Mon petit frère adoré est en train de prendre la voie dangereuse qu'est celle d'un Traître à son sang.
- Si je comprends bien, Sirius continue à faire le casse-cou dès qu'il en a l'occasion à Poudlard ...
Sirius ne prend même pas la peine d'avoir l'air gêné ou piteux. Au contraire, il a l'air très fier de lui.
Nos deux cousins sont arrivés tout à l'heure, et nous sommes actuellement en train de discuter dans le salon. Forcés par Mère à s'asseoir côte à côte, l'ambiance entre eux n'était pas très détendue au départ, mais elle commence à s'adoucir.
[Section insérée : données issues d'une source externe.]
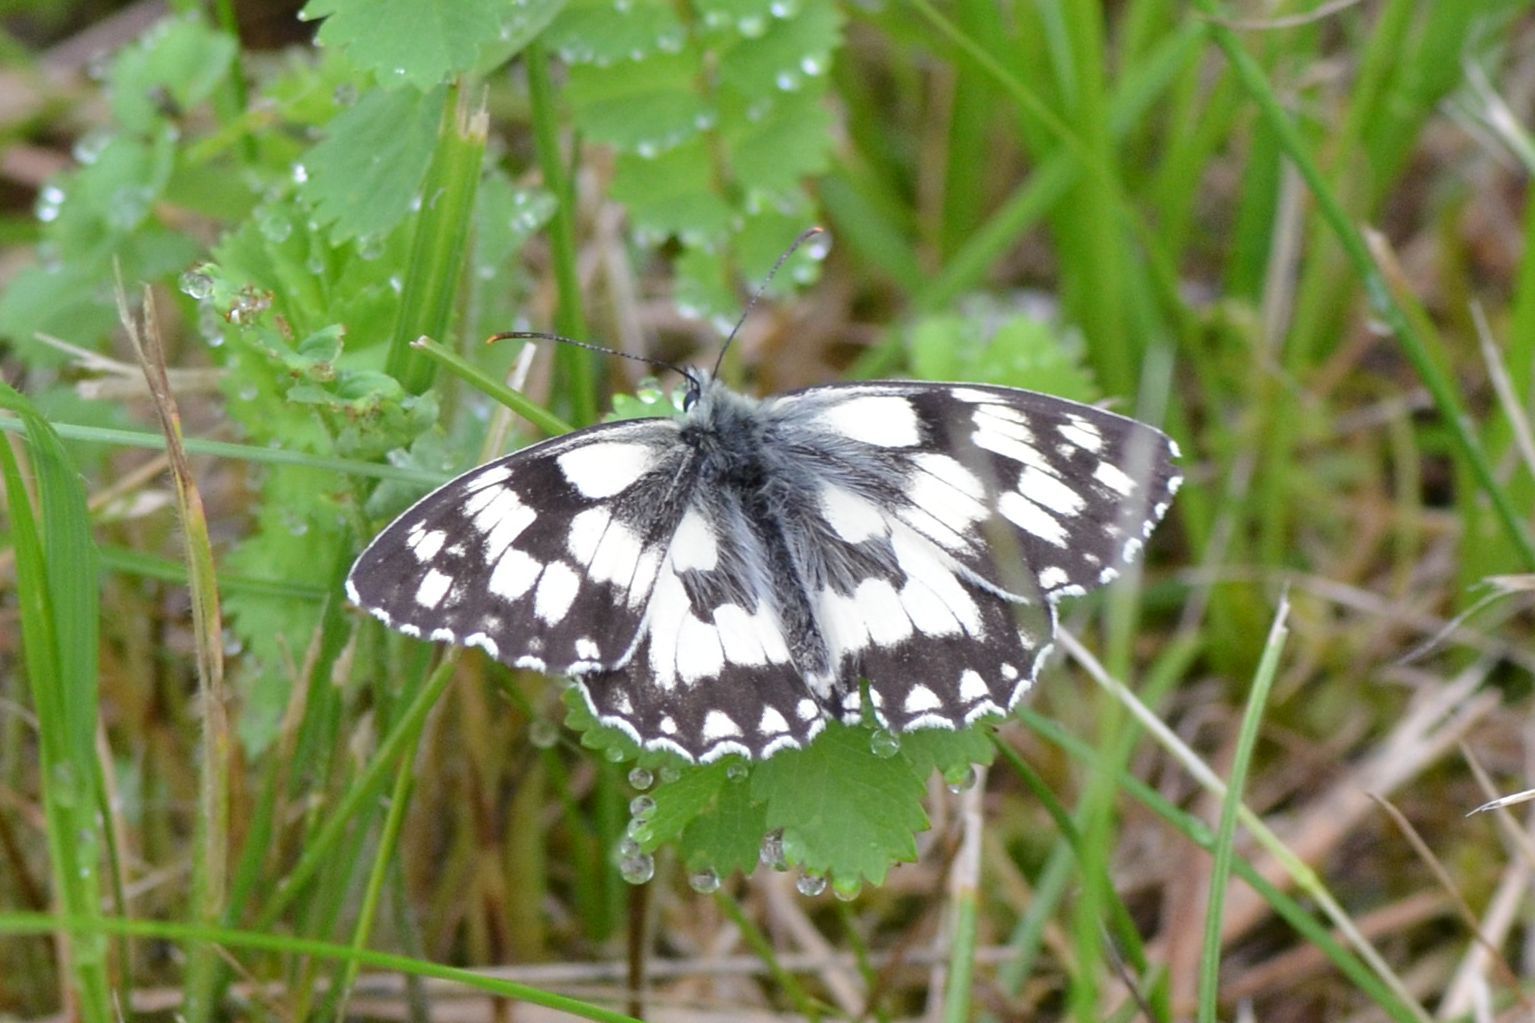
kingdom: Animalia
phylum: Arthropoda
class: Insecta
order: Lepidoptera
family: Nymphalidae
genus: Melanargia
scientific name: Melanargia galathea
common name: Marbled white
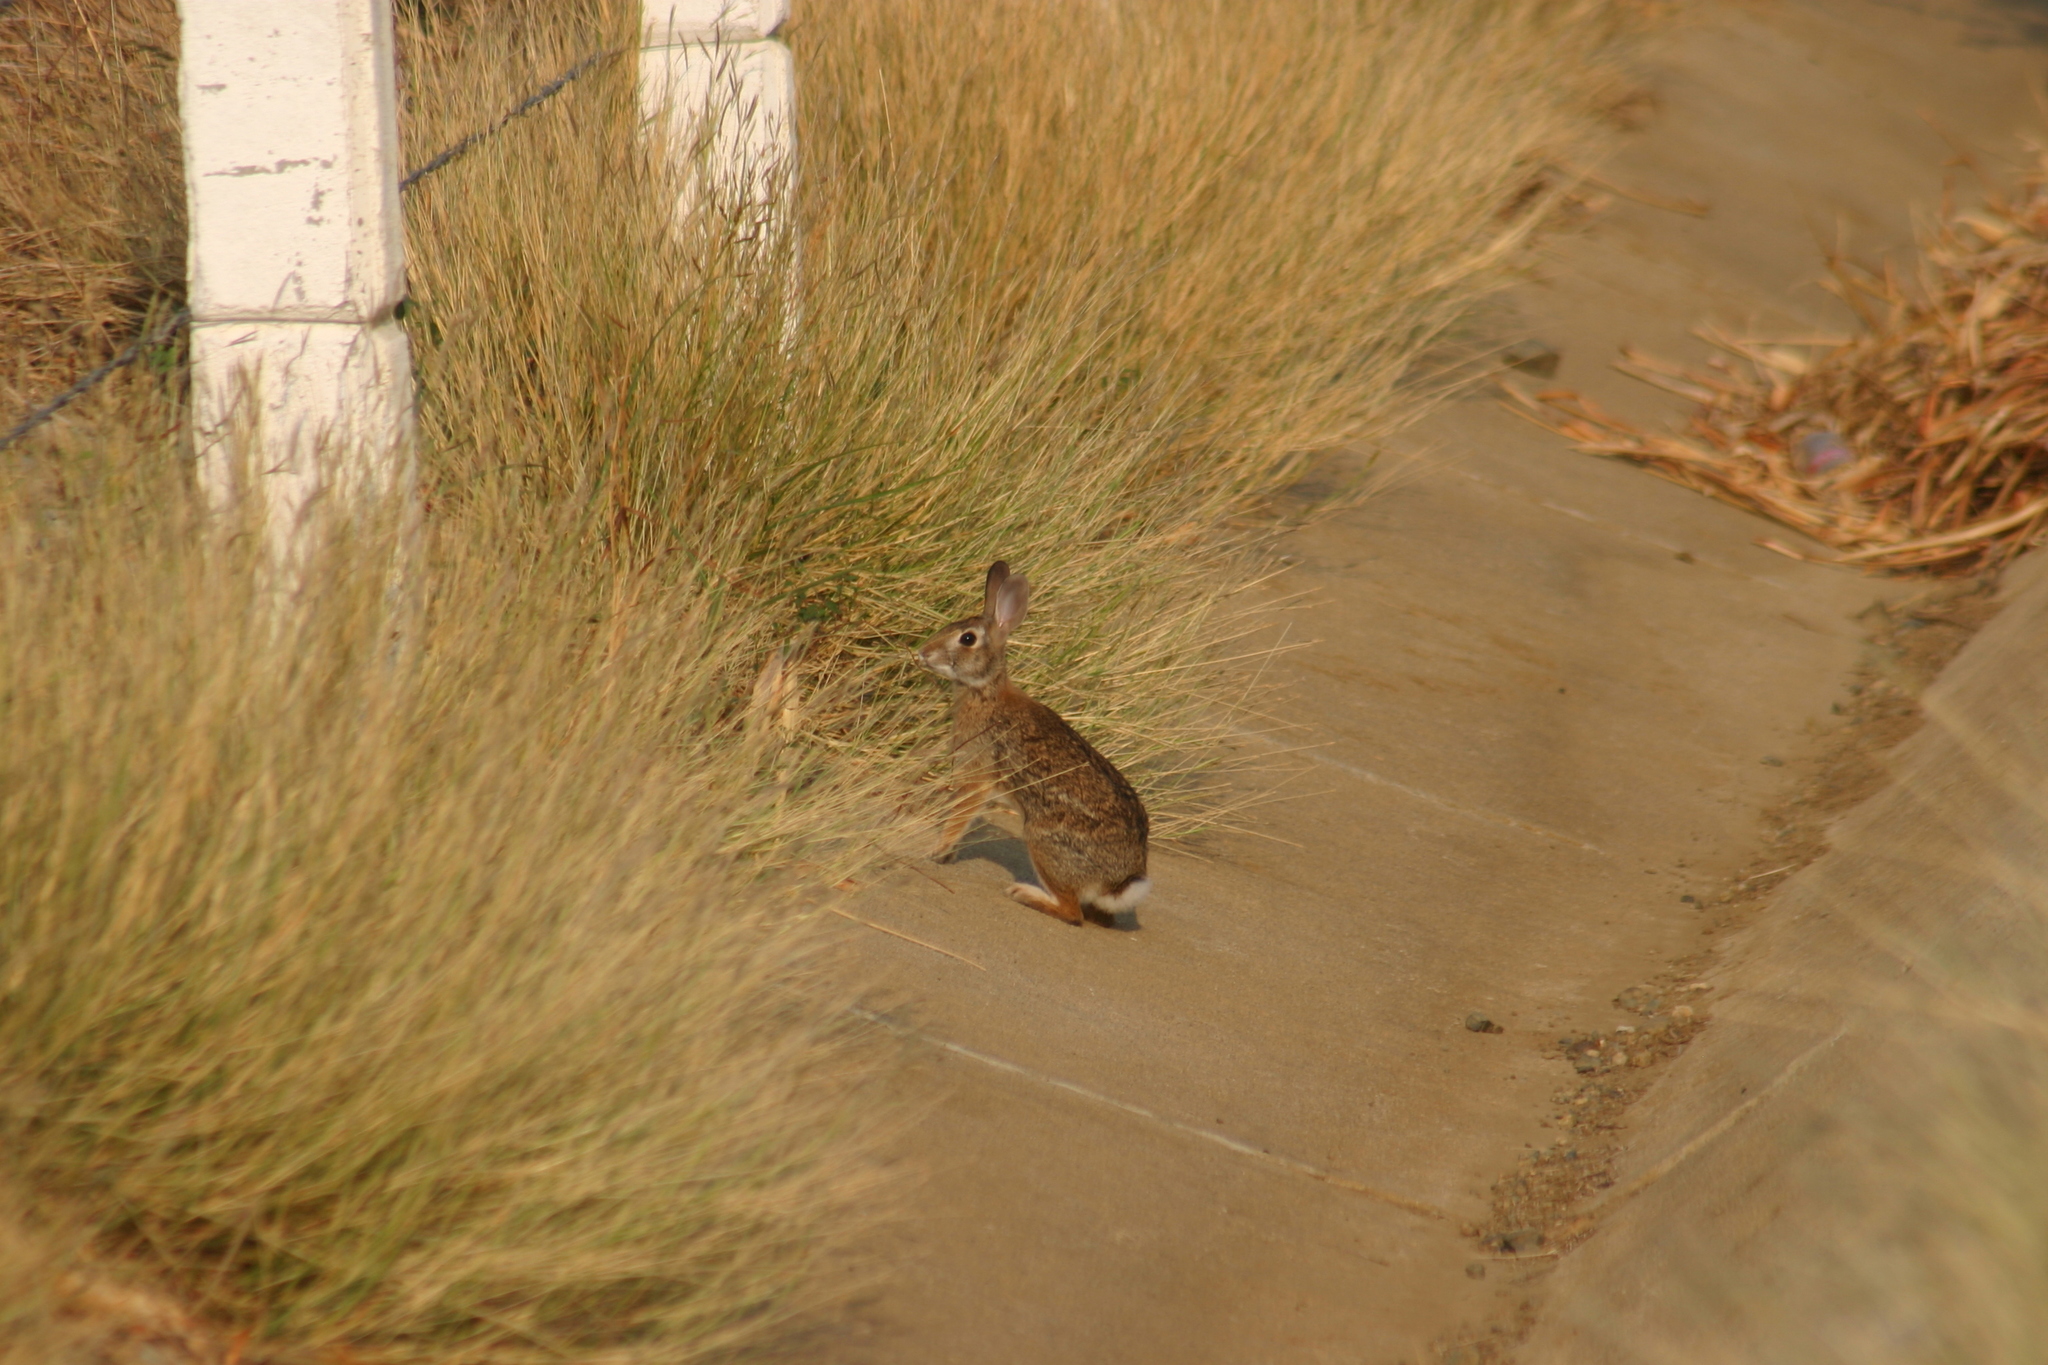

C'est un début.
- Et pour toi, Regulus, reprend-elle gentiment, comment se passent tes études ? D'après ce que j'ai entendu dire, tu es parti pour être aussi bon en Potions qu'Elinor, si ce n'est meilleur.
- Absolument pas, je réponds vivement. Personne de ma classe et encore moins d'une classe en-dessous ne me dépasse en Potions, Slughorn lui-même trouve que j'ai un niveau équivalent à ceux des Sixième année -voire début de Septième.
- Je ne te dépasse pas, mais je ne te suis en rien inférieur, dit-il innocemment.
Mais quel fourbe !
- De toute façon, c'est pas pour rien que je suis, avec Severus, la meilleure élève de mon année chez les Serpentards, et ce n'est pas demain la veille qu'un gamin va me dépasser, j'ajoute avec une mauvaise foi absolue.
- T'es une vraie patate en Arithmancie, pourtant, objecte Sirius.
- Ce n'était qu'une option inutile, et je l'ai arrêtée.
Les membres de ma famille se regardent entre eux.
Oh, ils veulent jouer à ça, hein.
- Je suis excellente en Potions, pratiquement bilingue en Runes, douée en Soin aux Créatures Magiques et en Sortilèges-
- Je t'arrête tout de suite, petite sœur, ton niveau est correct voire honorable, mais tu ne m'arriveras jamais à la cheville, raille Emma.
Je crois bien qu'ils cherchent à m'agacer.
- Je te dépasse en plusieurs matières, chère élève de septième année, je réponds avec agacement. Bref, Shepard trouve que j'ai un très bon niveau en Défense-
- Tu t'adresses à un futur Auror, me coupe Sirius. T'as un certain talent, mais je te bats toujours au combat.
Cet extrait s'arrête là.